Entries provided.
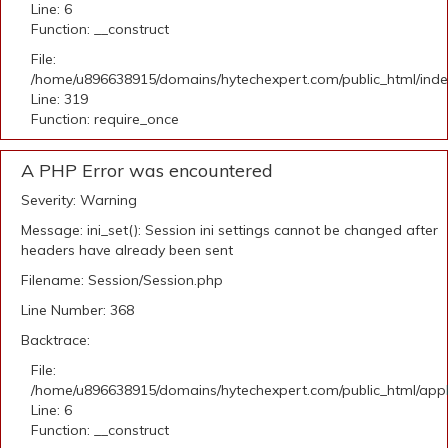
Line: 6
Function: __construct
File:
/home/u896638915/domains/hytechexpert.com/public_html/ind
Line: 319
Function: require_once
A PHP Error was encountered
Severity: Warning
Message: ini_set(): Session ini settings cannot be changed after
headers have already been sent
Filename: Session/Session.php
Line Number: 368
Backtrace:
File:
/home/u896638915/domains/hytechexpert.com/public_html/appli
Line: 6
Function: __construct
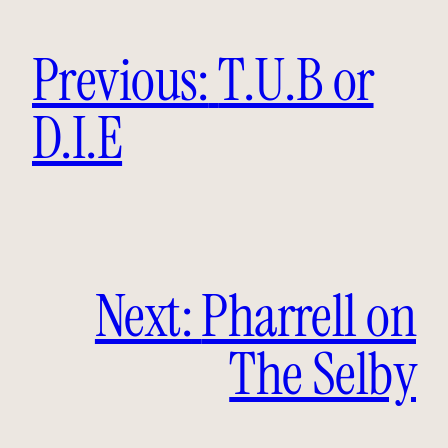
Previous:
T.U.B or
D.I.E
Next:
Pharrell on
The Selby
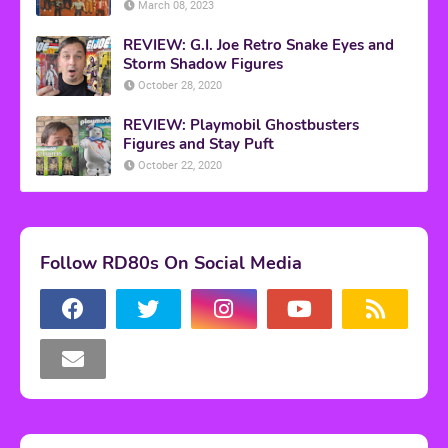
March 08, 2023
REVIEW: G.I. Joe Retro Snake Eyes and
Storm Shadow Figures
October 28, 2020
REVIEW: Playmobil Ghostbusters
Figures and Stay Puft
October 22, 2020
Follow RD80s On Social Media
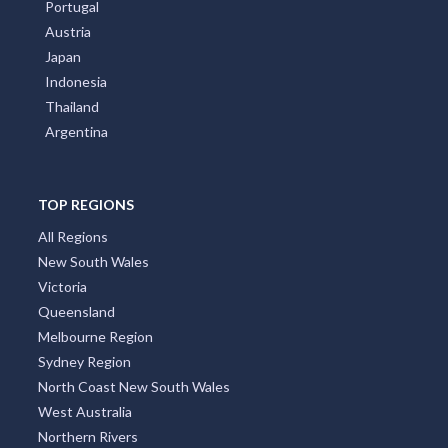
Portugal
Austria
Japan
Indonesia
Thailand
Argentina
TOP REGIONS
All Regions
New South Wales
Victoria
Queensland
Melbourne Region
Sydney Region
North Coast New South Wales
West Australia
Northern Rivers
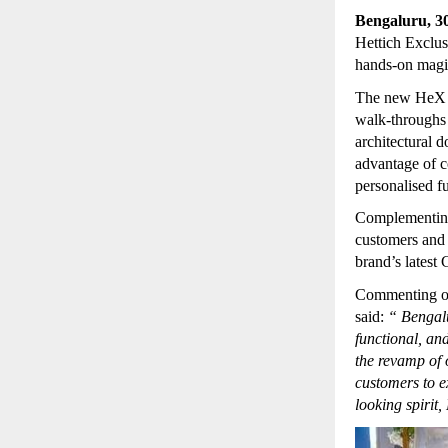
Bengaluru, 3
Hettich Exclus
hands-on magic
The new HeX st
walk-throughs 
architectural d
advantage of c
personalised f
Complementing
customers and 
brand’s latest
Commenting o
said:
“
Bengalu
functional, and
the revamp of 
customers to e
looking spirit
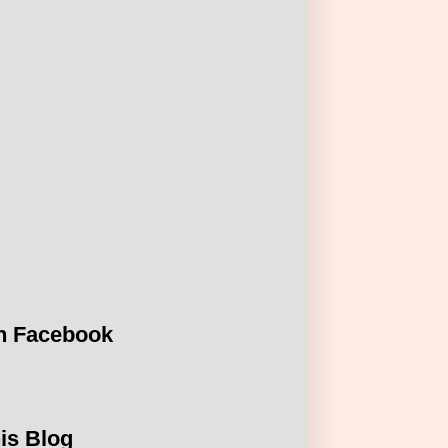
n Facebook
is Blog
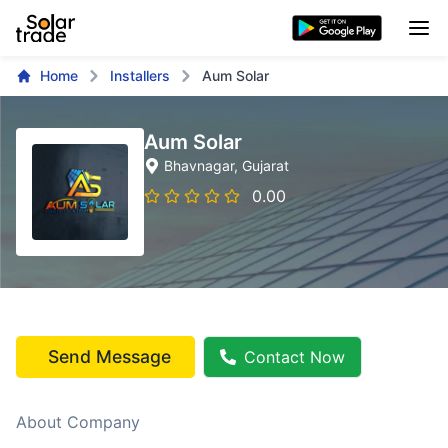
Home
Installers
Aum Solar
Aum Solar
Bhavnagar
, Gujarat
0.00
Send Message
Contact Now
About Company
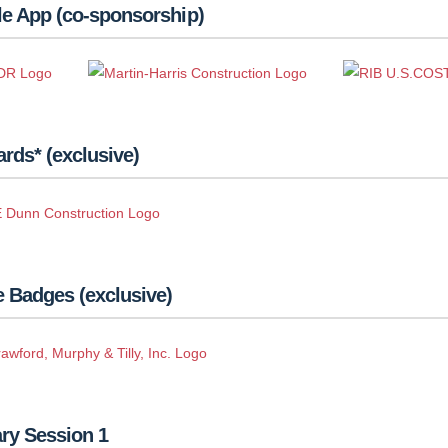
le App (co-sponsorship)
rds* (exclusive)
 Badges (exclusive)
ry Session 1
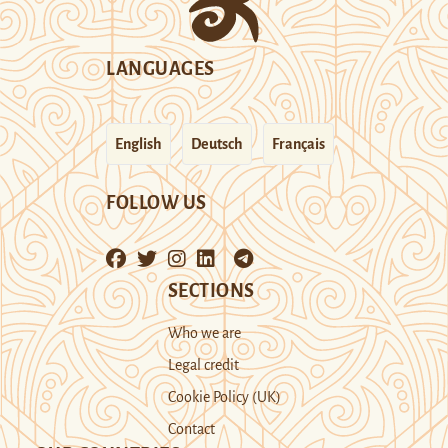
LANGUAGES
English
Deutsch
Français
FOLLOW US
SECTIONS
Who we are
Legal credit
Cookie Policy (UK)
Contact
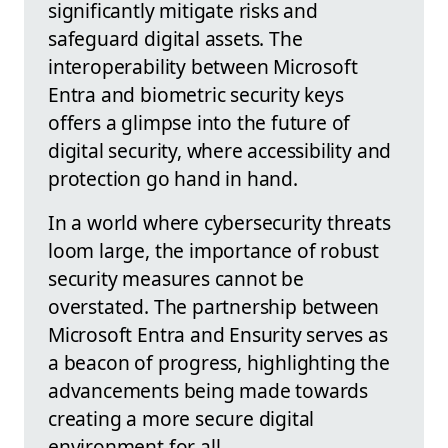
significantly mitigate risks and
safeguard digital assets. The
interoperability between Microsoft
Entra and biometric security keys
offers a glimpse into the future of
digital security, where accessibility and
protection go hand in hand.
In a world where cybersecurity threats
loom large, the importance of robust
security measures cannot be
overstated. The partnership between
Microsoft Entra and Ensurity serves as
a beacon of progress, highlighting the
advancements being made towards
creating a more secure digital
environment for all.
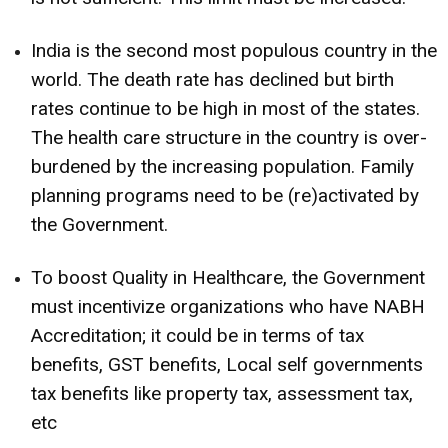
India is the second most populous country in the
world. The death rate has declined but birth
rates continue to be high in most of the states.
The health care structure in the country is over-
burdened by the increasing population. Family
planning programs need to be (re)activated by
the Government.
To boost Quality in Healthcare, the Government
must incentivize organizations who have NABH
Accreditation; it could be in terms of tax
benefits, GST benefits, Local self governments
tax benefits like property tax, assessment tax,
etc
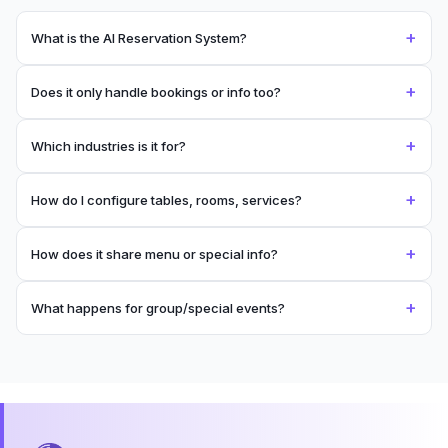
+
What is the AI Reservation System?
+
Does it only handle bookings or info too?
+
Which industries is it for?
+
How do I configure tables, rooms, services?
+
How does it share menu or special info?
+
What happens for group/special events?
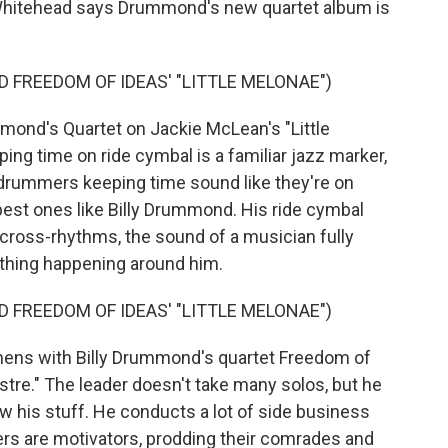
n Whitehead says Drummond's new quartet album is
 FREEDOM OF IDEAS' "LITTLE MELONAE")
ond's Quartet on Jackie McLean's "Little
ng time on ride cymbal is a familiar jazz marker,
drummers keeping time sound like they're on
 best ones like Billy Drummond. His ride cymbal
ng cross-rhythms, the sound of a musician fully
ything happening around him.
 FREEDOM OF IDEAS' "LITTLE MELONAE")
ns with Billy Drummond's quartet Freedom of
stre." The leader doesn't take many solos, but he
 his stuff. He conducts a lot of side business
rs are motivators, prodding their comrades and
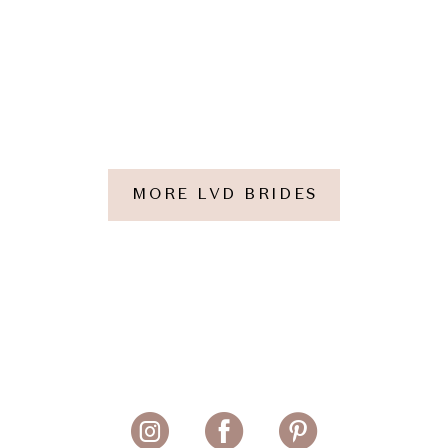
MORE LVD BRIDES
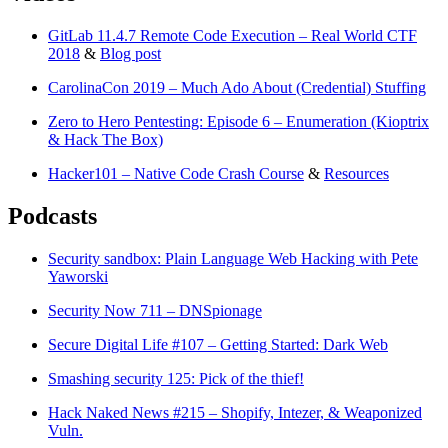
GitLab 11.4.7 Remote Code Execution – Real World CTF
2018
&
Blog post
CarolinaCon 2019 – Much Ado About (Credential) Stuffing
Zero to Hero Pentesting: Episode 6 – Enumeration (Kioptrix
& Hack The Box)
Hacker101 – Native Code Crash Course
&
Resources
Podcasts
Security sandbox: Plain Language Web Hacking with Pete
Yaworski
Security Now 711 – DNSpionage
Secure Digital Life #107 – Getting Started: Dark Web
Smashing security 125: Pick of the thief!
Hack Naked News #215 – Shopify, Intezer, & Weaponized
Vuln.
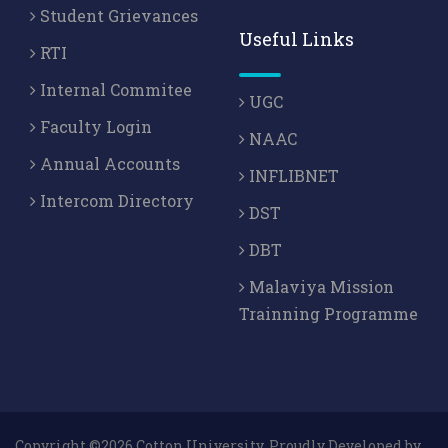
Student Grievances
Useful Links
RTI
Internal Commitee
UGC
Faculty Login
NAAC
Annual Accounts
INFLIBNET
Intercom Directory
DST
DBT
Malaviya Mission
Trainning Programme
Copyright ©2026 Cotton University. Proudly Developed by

Task goal. Please put every line of text from all the rows above into one numbered list, skipping blank lines and leaving out the picture markers.

Completed exercise.
1. Line: 6
2. Function: __construct
3. File:
4. /home/u896638915/domains/hytechexpert.com/public_html/ind
5. Line: 319
6. Function: require_once
7. A PHP Error was encountered
8. Severity: Warning
9. Message: ini_set(): Session ini settings cannot be changed after
10. headers have already been sent
11. Filename: Session/Session.php
12. Line Number: 368
13. Backtrace:
14. File:
15. /home/u896638915/domains/hytechexpert.com/public_html/appli
16. Line: 6
17. Function: __construct
18. Previous:
19. T.U.B or
20. D.I.E
21. Next:
22. Pharrell on
23. The Selby
24. March 08, 2023
25. REVIEW: G.I. Joe Retro Snake Eyes and
26. Storm Shadow Figures
27. October 28, 2020
28. REVIEW: Playmobil Ghostbusters
29. Figures and Stay Puft
30. October 22, 2020
31. Follow RD80s On Social Media
32. Portugal
33. Austria
34. Japan
35. Indonesia
36. Thailand
37. Argentina
38. TOP REGIONS
39. All Regions
40. New South Wales
41. Victoria
42. Queensland
43. Melbourne Region
44. Sydney Region
45. North Coast New South Wales
46. West Australia
47. Northern Rivers
48. Bengaluru, 3
49. Hettich Exclus
50. hands-on magic
51. The new HeX st
52. walk-throughs 
53. architectural d
54. advantage of c
55. personalised f
56. Complementing
57. customers and 
58. brand’s latest
59. Commenting o
60. said:
61. “
62. Bengalu
63. functional, and
64. the revamp of 
65. customers to e
66. looking spirit
67. n Facebook
68. is Blog
69. Home
70. Installers
71. Aum Solar
72. Aum Solar
73. Bhavnagar
74. , Gujarat
75. 0.00
76. Send Message
77. Contact Now
78. About Company
79. le App (co-sponsorship)
80. rds* (exclusive)
81.  Badges (exclusive)
82. ry Session 1
83. LANGUAGES
84. English
85. Deutsch
86. Français
87. FOLLOW US
88. SECTIONS
89. Who we are
90. Legal credit
91. Cookie Policy (UK)
92. Contact
93. significantly mitigate risks and
94. safeguard digital assets. The
95. interoperability between Microsoft
96. Entra and biometric security keys
97. offers a glimpse into the future of
98. digital security, where accessibility and
99. protection go hand in hand.
100. In a world where cybersecurity threats
101. loom large, the importance of robust
102. security measures cannot be
103. overstated. The partnership between
104. Microsoft Entra and Ensurity serves as
105. a beacon of progress, highlighting the
106. advancements being made towards
107. creating a more secure digital
108. environment for all.
109. India is the second most populous country in the
110. world. The death rate has declined but birth
111. rates continue to be high in most of the states.
112. The health care structure in the country is over-
113. burdened by the increasing population. Family
114. planning programs need to be (re)activated by
115. the Government.
116. To boost Quality in Healthcare, the Government
117. must incentivize organizations who have NABH
118. Accreditation; it could be in terms of tax
119. benefits, GST benefits, Local self governments
120. tax benefits like property tax, assessment tax,
121. etc
122. +
123. What is the AI Reservation System?
124. +
125. Does it only handle bookings or info too?
126. +
127. Which industries is it for?
128. +
129. How do I configure tables, rooms, services?
130. +
131. How does it share menu or special info?
132. +
133. What happens for group/special events?
134. n Whitehead says Drummond's new quartet album is
135.  FREEDOM OF IDEAS' "LITTLE MELONAE")
136. ond's Quartet on Jackie McLean's "Little
137. ng time on ride cymbal is a familiar jazz marker,
138. drummers keeping time sound like they're on
139.  best ones like Billy Drummond. His ride cymbal
140. ng cross-rhythms, the sound of a musician fully
141. ything happening around him.
142.  FREEDOM OF IDEAS' "LITTLE MELONAE")
143. ns with Billy Drummond's quartet Freedom of
144. stre." The leader doesn't take many solos, but he
145.  his stuff. He conducts a lot of side business
146. rs are motivators, prodding their comrades and
147. MORE LVD BRIDES
148. GitLab 11.4.7 Remote Code Execution – Real World CTF
149. 2018
150. &
151. Blog post
152. CarolinaCon 2019 – Much Ado About (Credential) Stuffing
153. Zero to Hero Pentesting: Episode 6 – Enumeration (Kioptrix
154. & Hack The Box)
155. Hacker101 – Native Code Crash Course
156. &
157. Resources
158. Podcasts
159. Security sandbox: Plain Language Web Hacking with Pete
160. Yaworski
161. Security Now 711 – DNSpionage
162. Secure Digital Life #107 – Getting Started: Dark Web
163. Smashing security 125: Pick of the thief!
164. Hack Naked News #215 – Shopify, Intezer, & Weaponized
165. Vuln.
166. Student Grievances
167. Useful Links
168. RTI
169. Internal Commitee
170. UGC
171. Faculty Login
172. NAAC
173. Annual Accounts
174. INFLIBNET
175. Intercom Directory
176. DST
177. DBT
178. Malaviya Mission
179. Trainning Programme
180. Copyright ©2026 Cotton University. Proudly Developed by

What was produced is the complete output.